Extracted data entries:
* Start *

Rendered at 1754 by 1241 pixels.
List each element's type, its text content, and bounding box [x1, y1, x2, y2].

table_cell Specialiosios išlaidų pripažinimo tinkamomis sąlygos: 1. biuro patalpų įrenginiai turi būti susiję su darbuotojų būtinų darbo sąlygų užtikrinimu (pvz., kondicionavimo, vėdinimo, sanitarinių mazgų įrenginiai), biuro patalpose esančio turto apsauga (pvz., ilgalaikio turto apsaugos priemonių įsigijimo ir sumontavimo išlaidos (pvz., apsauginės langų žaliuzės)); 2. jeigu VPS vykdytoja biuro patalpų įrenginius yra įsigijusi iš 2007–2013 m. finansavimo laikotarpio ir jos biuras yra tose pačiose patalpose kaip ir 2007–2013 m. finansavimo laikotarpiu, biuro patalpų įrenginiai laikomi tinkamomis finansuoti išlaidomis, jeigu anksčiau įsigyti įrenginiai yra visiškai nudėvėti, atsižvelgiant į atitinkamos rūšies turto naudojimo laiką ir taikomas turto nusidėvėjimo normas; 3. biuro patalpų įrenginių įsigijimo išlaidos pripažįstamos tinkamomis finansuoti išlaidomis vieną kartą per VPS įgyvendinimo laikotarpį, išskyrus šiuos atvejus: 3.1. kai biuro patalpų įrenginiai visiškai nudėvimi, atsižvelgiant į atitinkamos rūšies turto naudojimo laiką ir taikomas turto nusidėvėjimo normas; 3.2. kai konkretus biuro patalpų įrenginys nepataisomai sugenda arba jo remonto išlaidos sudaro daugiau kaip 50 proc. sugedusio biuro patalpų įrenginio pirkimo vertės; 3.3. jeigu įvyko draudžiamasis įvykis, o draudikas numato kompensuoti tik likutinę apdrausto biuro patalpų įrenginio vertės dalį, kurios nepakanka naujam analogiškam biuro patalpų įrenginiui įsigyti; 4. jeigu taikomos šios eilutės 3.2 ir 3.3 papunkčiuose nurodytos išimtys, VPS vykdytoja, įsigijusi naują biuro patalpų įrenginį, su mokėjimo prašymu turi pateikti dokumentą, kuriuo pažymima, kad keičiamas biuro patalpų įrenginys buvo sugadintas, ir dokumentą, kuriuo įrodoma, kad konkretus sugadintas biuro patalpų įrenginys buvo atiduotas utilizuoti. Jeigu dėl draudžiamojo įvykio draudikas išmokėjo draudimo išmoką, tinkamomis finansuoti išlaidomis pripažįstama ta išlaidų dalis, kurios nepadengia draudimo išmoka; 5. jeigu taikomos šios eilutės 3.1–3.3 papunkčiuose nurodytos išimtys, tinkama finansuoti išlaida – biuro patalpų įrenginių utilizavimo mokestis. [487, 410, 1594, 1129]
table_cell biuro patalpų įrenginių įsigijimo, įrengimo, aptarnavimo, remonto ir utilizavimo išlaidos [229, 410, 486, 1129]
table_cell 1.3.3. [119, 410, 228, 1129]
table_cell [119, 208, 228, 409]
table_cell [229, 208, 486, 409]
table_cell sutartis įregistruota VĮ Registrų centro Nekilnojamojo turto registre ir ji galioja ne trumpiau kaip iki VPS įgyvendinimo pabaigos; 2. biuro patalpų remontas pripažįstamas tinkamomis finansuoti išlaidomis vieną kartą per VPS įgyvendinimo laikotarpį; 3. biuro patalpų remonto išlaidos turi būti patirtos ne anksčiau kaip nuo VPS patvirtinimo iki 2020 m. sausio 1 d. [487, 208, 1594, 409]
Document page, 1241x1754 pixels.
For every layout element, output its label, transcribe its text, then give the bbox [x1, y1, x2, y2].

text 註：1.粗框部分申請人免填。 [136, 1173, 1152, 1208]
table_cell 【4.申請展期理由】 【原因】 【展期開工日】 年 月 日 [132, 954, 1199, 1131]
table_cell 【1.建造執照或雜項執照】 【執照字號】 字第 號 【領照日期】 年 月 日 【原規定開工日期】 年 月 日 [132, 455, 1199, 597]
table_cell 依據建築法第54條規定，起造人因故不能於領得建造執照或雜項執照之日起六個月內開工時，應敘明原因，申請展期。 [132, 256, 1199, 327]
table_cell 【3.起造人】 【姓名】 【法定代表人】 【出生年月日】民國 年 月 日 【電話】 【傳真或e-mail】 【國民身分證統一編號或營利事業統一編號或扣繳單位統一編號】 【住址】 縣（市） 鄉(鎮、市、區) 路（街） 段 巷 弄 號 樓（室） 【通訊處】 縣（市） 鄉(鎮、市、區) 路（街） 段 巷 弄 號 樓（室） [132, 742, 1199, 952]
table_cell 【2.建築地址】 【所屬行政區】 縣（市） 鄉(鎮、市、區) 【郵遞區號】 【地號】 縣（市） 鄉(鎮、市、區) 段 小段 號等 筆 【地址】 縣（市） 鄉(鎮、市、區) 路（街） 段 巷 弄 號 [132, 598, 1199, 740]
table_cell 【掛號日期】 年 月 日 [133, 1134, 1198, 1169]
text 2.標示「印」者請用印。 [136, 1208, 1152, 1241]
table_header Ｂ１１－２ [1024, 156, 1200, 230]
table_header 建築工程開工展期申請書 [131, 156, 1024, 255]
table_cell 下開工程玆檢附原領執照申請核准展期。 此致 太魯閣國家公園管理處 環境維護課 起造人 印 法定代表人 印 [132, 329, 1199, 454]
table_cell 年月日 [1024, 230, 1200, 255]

* End *

* **Exercise brief**
Select each line of the items above that contains the string "法定代表人", matching case exactly.

* **Result below**
table_cell 【3.起造人】 【姓名】 【法定代表人】 【出生年月日】民國 年 月 日 【電話】 【傳真或e-mail】 【國民身分證統一編號或營利事業統一編號或扣繳單位統一編號】 【住址】 縣（市） 鄉(鎮、市、區) 路（街） 段 巷 弄 號 樓（室） 【通訊處】 縣（市） 鄉(鎮、市、區) 路（街） 段 巷 弄 號 樓（室） [132, 742, 1199, 952]
table_cell 下開工程玆檢附原領執照申請核准展期。 此致 太魯閣國家公園管理處 環境維護課 起造人 印 法定代表人 印 [132, 329, 1199, 454]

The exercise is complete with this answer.